EMMANUEL ROSNER: Sure thing. Thanks for having me. I would say, look, Goodyear has been essentially underperforming dramatically, even compared to what you describe as sort of like a challenging tire business. The margins have been below peers. There’s been a tremendous amount of execution issue. What we’re basically seeing now is a major turnaround plan with about $1.3 billion of cost being taken out globally. We also seeing some non-core businesses being divested with $2 billion of potential proceeds.

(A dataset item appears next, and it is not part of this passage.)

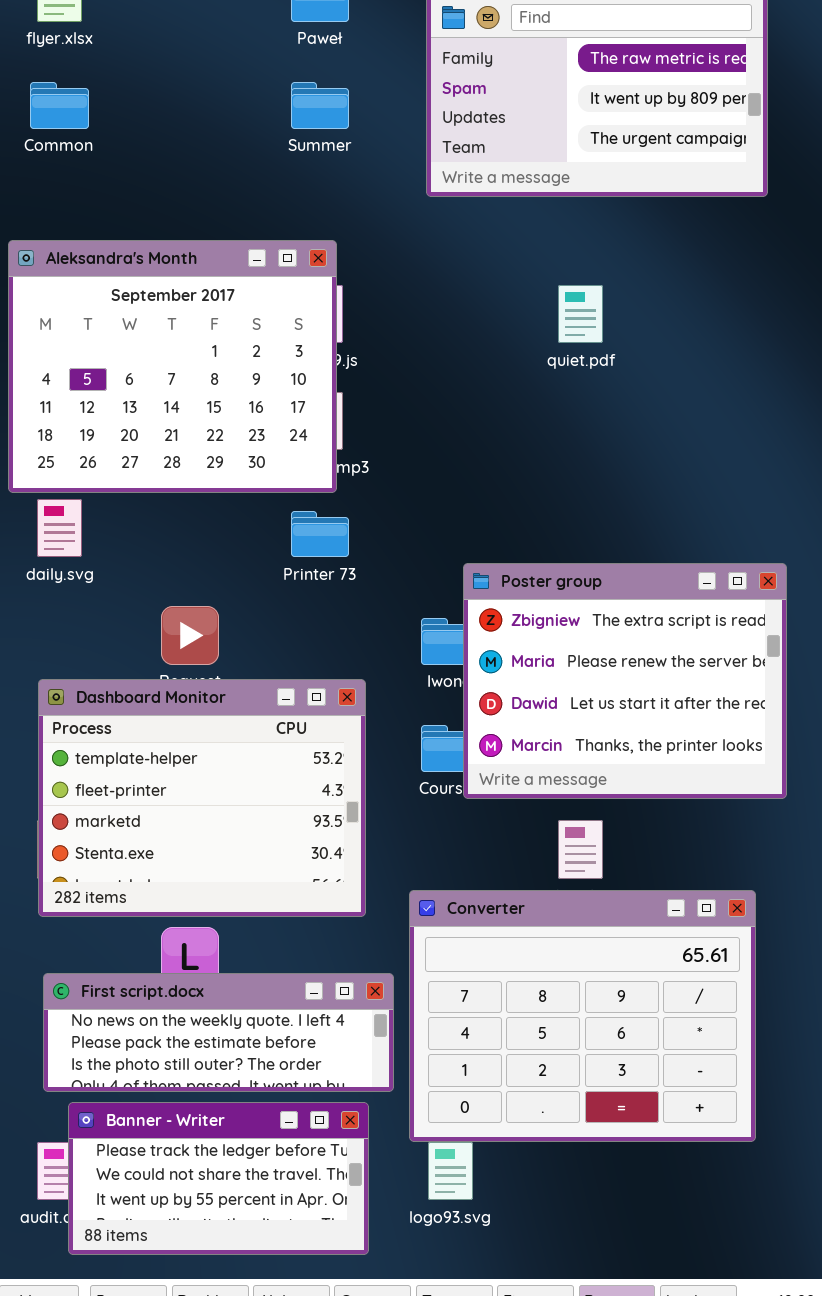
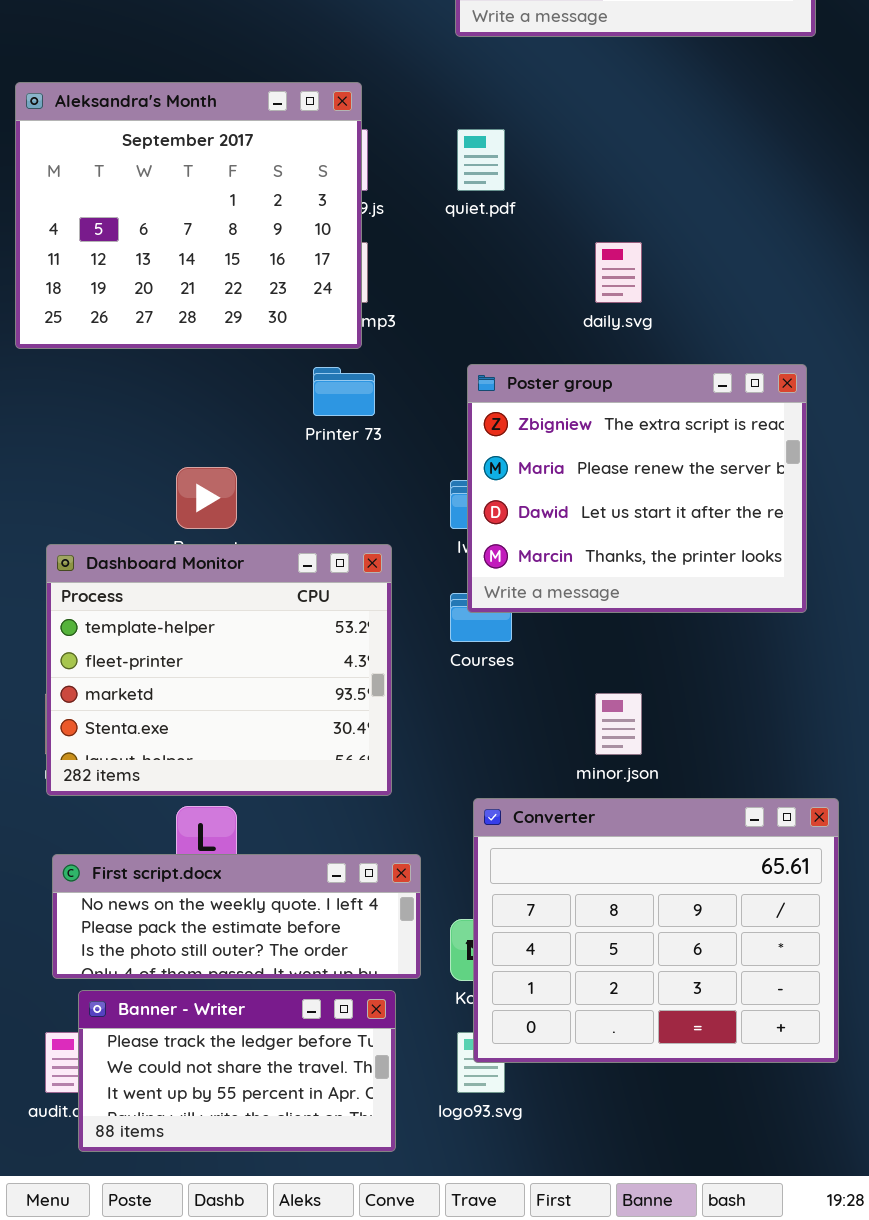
quiet.pdf: [558,285,603,343] -> [457,129,505,191], moved
daily.svg: [37,499,82,557] -> [595,242,642,303], moved
Poster group: [463,563,787,799] -> [467,364,807,613], moved
Converter: [409,890,756,1142] -> [473,798,839,1063], moved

And most critically, perhaps, we’re seeing a change in management with a new CEO coming on board and essentially giving more confidence to us and probably to the market, that this plan will actually be executed and that there’s all this upside. And so you essentially have, it’s a very, very idiosyncratic story. It’s not about making a call on the tire on the broader economy.
It’s essentially an underearning, underperforming asset, an underperforming stock, which is not a transformative moment, where you could essentially through self-help, improve earnings dramatically, de-lever the balance sheet, and essentially unlock some shareholder value.